*Problem details:* Exact wording is required for every entry; transcribe all of them and leave the images out.

━━━ Given entries

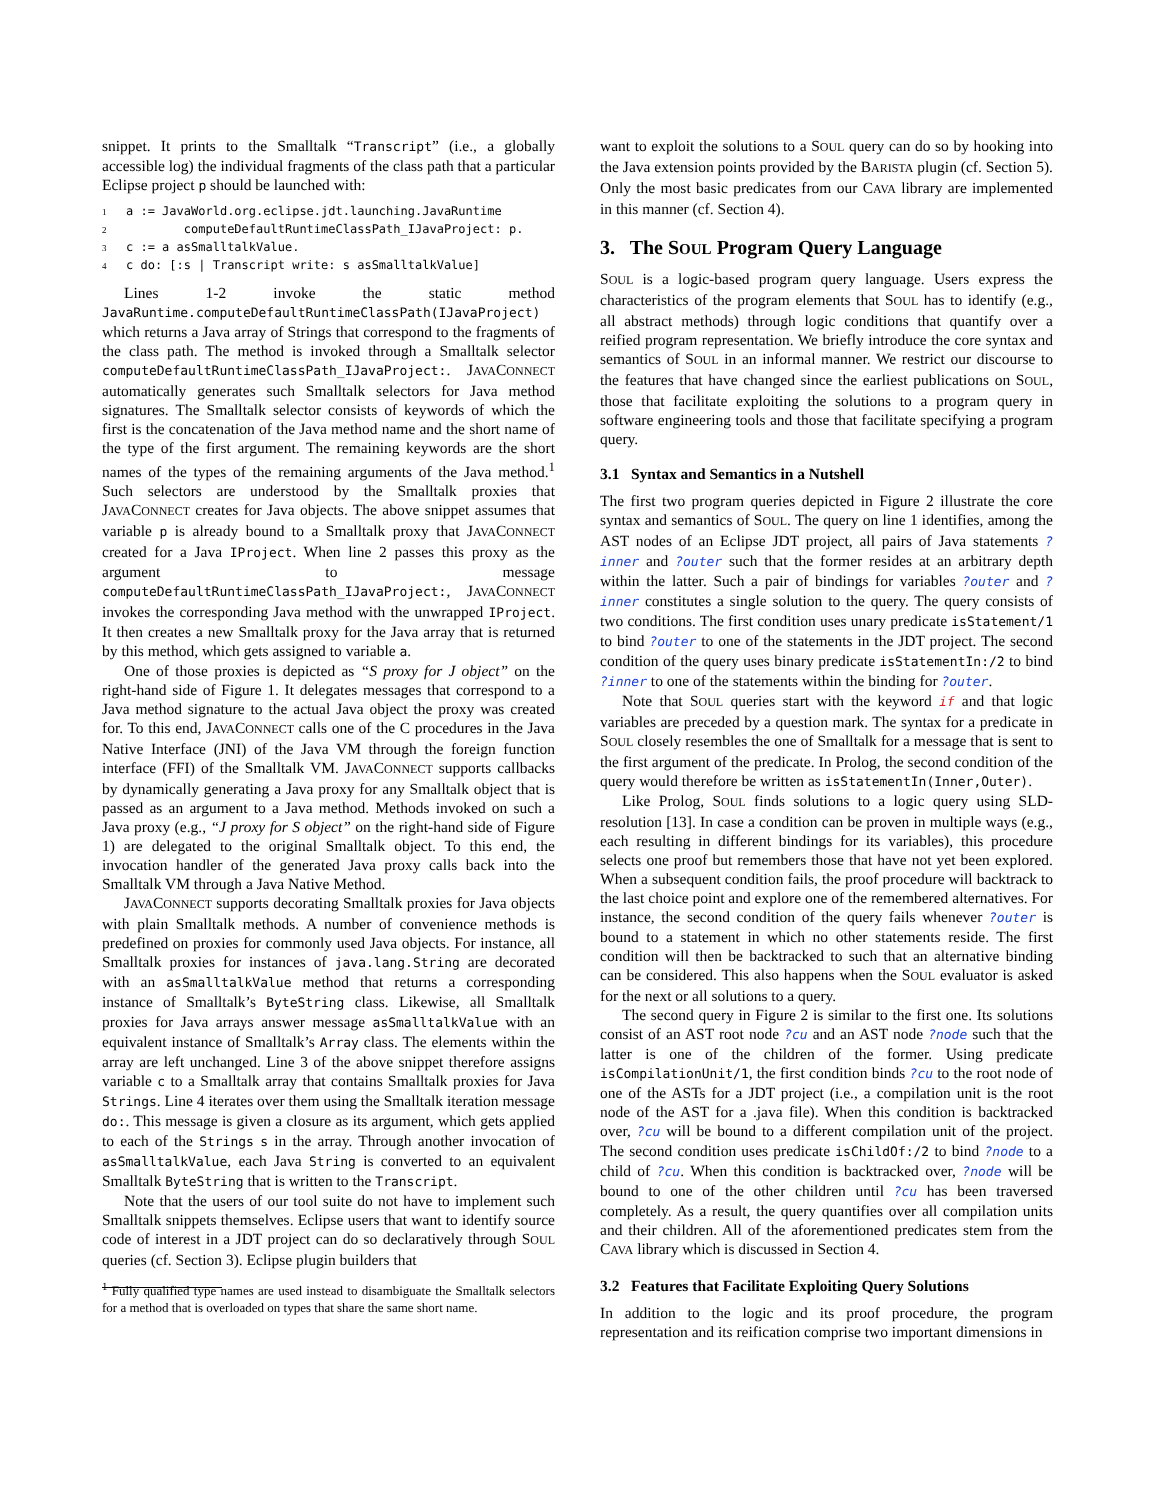snippet. It prints to the Smalltalk “Transcript” (i.e., a globally accessible log) the individual fragments of the class path that a particular Eclipse project p should be launched with:
1a := JavaWorld.org.eclipse.jdt.launching.JavaRuntime
2        computeDefaultRuntimeClassPath_IJavaProject: p.
3c := a asSmalltalkValue.
4c do: [:s | Transcript write: s asSmalltalkValue]
Lines 1-2 invoke the static method JavaRuntime.computeDefaultRuntimeClassPath(IJavaProject) which returns a Java array of Strings that correspond to the fragments of the class path. The method is invoked through a Smalltalk selector computeDefaultRuntimeClassPath_IJavaProject:. JAVACONNECT automatically generates such Smalltalk selectors for Java method signatures. The Smalltalk selector consists of keywords of which the first is the concatenation of the Java method name and the short name of the type of the first argument. The remaining keywords are the short names of the types of the remaining arguments of the Java method.<sup>1</sup> Such selectors are understood by the Smalltalk proxies that JAVACONNECT creates for Java objects. The above snippet assumes that variable p is already bound to a Smalltalk proxy that JAVACONNECT created for a Java IProject. When line 2 passes this proxy as the argument to message computeDefaultRuntimeClassPath_IJavaProject:, JAVACONNECT invokes the corresponding Java method with the unwrapped IProject. It then creates a new Smalltalk proxy for the Java array that is returned by this method, which gets assigned to variable a.
One of those proxies is depicted as “S proxy for J object” on the right-hand side of Figure 1. It delegates messages that correspond to a Java method signature to the actual Java object the proxy was created for. To this end, JAVACONNECT calls one of the C procedures in the Java Native Interface (JNI) of the Java VM through the foreign function interface (FFI) of the Smalltalk VM. JAVACONNECT supports callbacks by dynamically generating a Java proxy for any Smalltalk object that is passed as an argument to a Java method. Methods invoked on such a Java proxy (e.g., “J proxy for S object” on the right-hand side of Figure 1) are delegated to the original Smalltalk object. To this end, the invocation handler of the generated Java proxy calls back into the Smalltalk VM through a Java Native Method.
JAVACONNECT supports decorating Smalltalk proxies for Java objects with plain Smalltalk methods. A number of convenience methods is predefined on proxies for commonly used Java objects. For instance, all Smalltalk proxies for instances of java.lang.String are decorated with an asSmalltalkValue method that returns a corresponding instance of Smalltalk’s ByteString class. Likewise, all Smalltalk proxies for Java arrays answer message asSmalltalkValue with an equivalent instance of Smalltalk’s Array class. The elements within the array are left unchanged. Line 3 of the above snippet therefore assigns variable c to a Smalltalk array that contains Smalltalk proxies for Java Strings. Line 4 iterates over them using the Smalltalk iteration message do:. This message is given a closure as its argument, which gets applied to each of the Strings s in the array. Through another invocation of asSmalltalkValue, each Java String is converted to an equivalent Smalltalk ByteString that is written to the Transcript.
Note that the users of our tool suite do not have to implement such Smalltalk snippets themselves. Eclipse users that want to identify source code of interest in a JDT project can do so declaratively through SOUL queries (cf. Section 3). Eclipse plugin builders that
<sup>1</sup> Fully qualified type names are used instead to disambiguate the Smalltalk selectors for a method that is overloaded on types that share the same short name.
want to exploit the solutions to a SOUL query can do so by hooking into the Java extension points provided by the BARISTA plugin (cf. Section 5). Only the most basic predicates from our CAVA library are implemented in this manner (cf. Section 4).
3. The SOUL Program Query Language
SOUL is a logic-based program query language. Users express the characteristics of the program elements that SOUL has to identify (e.g., all abstract methods) through logic conditions that quantify over a reified program representation. We briefly introduce the core syntax and semantics of SOUL in an informal manner. We restrict our discourse to the features that have changed since the earliest publications on SOUL, those that facilitate exploiting the solutions to a program query in software engineering tools and those that facilitate specifying a program query.
3.1 Syntax and Semantics in a Nutshell
The first two program queries depicted in Figure 2 illustrate the core syntax and semantics of SOUL. The query on line 1 identifies, among the AST nodes of an Eclipse JDT project, all pairs of Java statements ?inner and ?outer such that the former resides at an arbitrary depth within the latter. Such a pair of bindings for variables ?outer and ?inner constitutes a single solution to the query. The query consists of two conditions. The first condition uses unary predicate isStatement/1 to bind ?outer to one of the statements in the JDT project. The second condition of the query uses binary predicate isStatementIn:/2 to bind ?inner to one of the statements within the binding for ?outer.
Note that SOUL queries start with the keyword if and that logic variables are preceded by a question mark. The syntax for a predicate in SOUL closely resembles the one of Smalltalk for a message that is sent to the first argument of the predicate. In Prolog, the second condition of the query would therefore be written as isStatementIn(Inner,Outer).
Like Prolog, SOUL finds solutions to a logic query using SLD-resolution [13]. In case a condition can be proven in multiple ways (e.g., each resulting in different bindings for its variables), this procedure selects one proof but remembers those that have not yet been explored. When a subsequent condition fails, the proof procedure will backtrack to the last choice point and explore one of the remembered alternatives. For instance, the second condition of the query fails whenever ?outer is bound to a statement in which no other statements reside. The first condition will then be backtracked to such that an alternative binding can be considered. This also happens when the SOUL evaluator is asked for the next or all solutions to a query.
The second query in Figure 2 is similar to the first one. Its solutions consist of an AST root node ?cu and an AST node ?node such that the latter is one of the children of the former. Using predicate isCompilationUnit/1, the first condition binds ?cu to the root node of one of the ASTs for a JDT project (i.e., a compilation unit is the root node of the AST for a .java file). When this condition is backtracked over, ?cu will be bound to a different compilation unit of the project. The second condition uses predicate isChildOf:/2 to bind ?node to a child of ?cu. When this condition is backtracked over, ?node will be bound to one of the other children until ?cu has been traversed completely. As a result, the query quantifies over all compilation units and their children. All of the aforementioned predicates stem from the CAVA library which is discussed in Section 4.
3.2 Features that Facilitate Exploiting Query Solutions
In addition to the logic and its proof procedure, the program representation and its reification comprise two important dimensions in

━━━━━━

*Exercise answer:*
snippet. It prints to the Smalltalk “Transcript” (i.e., a globally accessible log) the individual fragments of the class path that a particular Eclipse project p should be launched with:
1a := JavaWorld.org.eclipse.jdt.launching.JavaRuntime
2        computeDefaultRuntimeClassPath_IJavaProject: p.
3c := a asSmalltalkValue.
4c do: [:s | Transcript write: s asSmalltalkValue]
Lines 1-2 invoke the static method JavaRuntime.computeDefaultRuntimeClassPath(IJavaProject) which returns a Java array of Strings that correspond to the fragments of the class path. The method is invoked through a Smalltalk selector computeDefaultRuntimeClassPath_IJavaProject:. JAVACONNECT automatically generates such Smalltalk selectors for Java method signatures. The Smalltalk selector consists of keywords of which the first is the concatenation of the Java method name and the short name of the type of the first argument. The remaining keywords are the short names of the types of the remaining arguments of the Java method.<sup>1</sup> Such selectors are understood by the Smalltalk proxies that JAVACONNECT creates for Java objects. The above snippet assumes that variable p is already bound to a Smalltalk proxy that JAVACONNECT created for a Java IProject. When line 2 passes this proxy as the argument to message computeDefaultRuntimeClassPath_IJavaProject:, JAVACONNECT invokes the corresponding Java method with the unwrapped IProject. It then creates a new Smalltalk proxy for the Java array that is returned by this method, which gets assigned to variable a.
One of those proxies is depicted as “S proxy for J object” on the right-hand side of Figure 1. It delegates messages that correspond to a Java method signature to the actual Java object the proxy was created for. To this end, JAVACONNECT calls one of the C procedures in the Java Native Interface (JNI) of the Java VM through the foreign function interface (FFI) of the Smalltalk VM. JAVACONNECT supports callbacks by dynamically generating a Java proxy for any Smalltalk object that is passed as an argument to a Java method. Methods invoked on such a Java proxy (e.g., “J proxy for S object” on the right-hand side of Figure 1) are delegated to the original Smalltalk object. To this end, the invocation handler of the generated Java proxy calls back into the Smalltalk VM through a Java Native Method.
JAVACONNECT supports decorating Smalltalk proxies for Java objects with plain Smalltalk methods. A number of convenience methods is predefined on proxies for commonly used Java objects. For instance, all Smalltalk proxies for instances of java.lang.String are decorated with an asSmalltalkValue method that returns a corresponding instance of Smalltalk’s ByteString class. Likewise, all Smalltalk proxies for Java arrays answer message asSmalltalkValue with an equivalent instance of Smalltalk’s Array class. The elements within the array are left unchanged. Line 3 of the above snippet therefore assigns variable c to a Smalltalk array that contains Smalltalk proxies for Java Strings. Line 4 iterates over them using the Smalltalk iteration message do:. This message is given a closure as its argument, which gets applied to each of the Strings s in the array. Through another invocation of asSmalltalkValue, each Java String is converted to an equivalent Smalltalk ByteString that is written to the Transcript.
Note that the users of our tool suite do not have to implement such Smalltalk snippets themselves. Eclipse users that want to identify source code of interest in a JDT project can do so declaratively through SOUL queries (cf. Section 3). Eclipse plugin builders that
<sup>1</sup> Fully qualified type names are used instead to disambiguate the Smalltalk selectors for a method that is overloaded on types that share the same short name.
want to exploit the solutions to a SOUL query can do so by hooking into the Java extension points provided by the BARISTA plugin (cf. Section 5). Only the most basic predicates from our CAVA library are implemented in this manner (cf. Section 4).
3. The SOUL Program Query Language
SOUL is a logic-based program query language. Users express the characteristics of the program elements that SOUL has to identify (e.g., all abstract methods) through logic conditions that quantify over a reified program representation. We briefly introduce the core syntax and semantics of SOUL in an informal manner. We restrict our discourse to the features that have changed since the earliest publications on SOUL, those that facilitate exploiting the solutions to a program query in software engineering tools and those that facilitate specifying a program query.
3.1 Syntax and Semantics in a Nutshell
The first two program queries depicted in Figure 2 illustrate the core syntax and semantics of SOUL. The query on line 1 identifies, among the AST nodes of an Eclipse JDT project, all pairs of Java statements ?inner and ?outer such that the former resides at an arbitrary depth within the latter. Such a pair of bindings for variables ?outer and ?inner constitutes a single solution to the query. The query consists of two conditions. The first condition uses unary predicate isStatement/1 to bind ?outer to one of the statements in the JDT project. The second condition of the query uses binary predicate isStatementIn:/2 to bind ?inner to one of the statements within the binding for ?outer.
Note that SOUL queries start with the keyword if and that logic variables are preceded by a question mark. The syntax for a predicate in SOUL closely resembles the one of Smalltalk for a message that is sent to the first argument of the predicate. In Prolog, the second condition of the query would therefore be written as isStatementIn(Inner,Outer).
Like Prolog, SOUL finds solutions to a logic query using SLD-resolution [13]. In case a condition can be proven in multiple ways (e.g., each resulting in different bindings for its variables), this procedure selects one proof but remembers those that have not yet been explored. When a subsequent condition fails, the proof procedure will backtrack to the last choice point and explore one of the remembered alternatives. For instance, the second condition of the query fails whenever ?outer is bound to a statement in which no other statements reside. The first condition will then be backtracked to such that an alternative binding can be considered. This also happens when the SOUL evaluator is asked for the next or all solutions to a query.
The second query in Figure 2 is similar to the first one. Its solutions consist of an AST root node ?cu and an AST node ?node such that the latter is one of the children of the former. Using predicate isCompilationUnit/1, the first condition binds ?cu to the root node of one of the ASTs for a JDT project (i.e., a compilation unit is the root node of the AST for a .java file). When this condition is backtracked over, ?cu will be bound to a different compilation unit of the project. The second condition uses predicate isChildOf:/2 to bind ?node to a child of ?cu. When this condition is backtracked over, ?node will be bound to one of the other children until ?cu has been traversed completely. As a result, the query quantifies over all compilation units and their children. All of the aforementioned predicates stem from the CAVA library which is discussed in Section 4.
3.2 Features that Facilitate Exploiting Query Solutions
In addition to the logic and its proof procedure, the program representation and its reification comprise two important dimensions in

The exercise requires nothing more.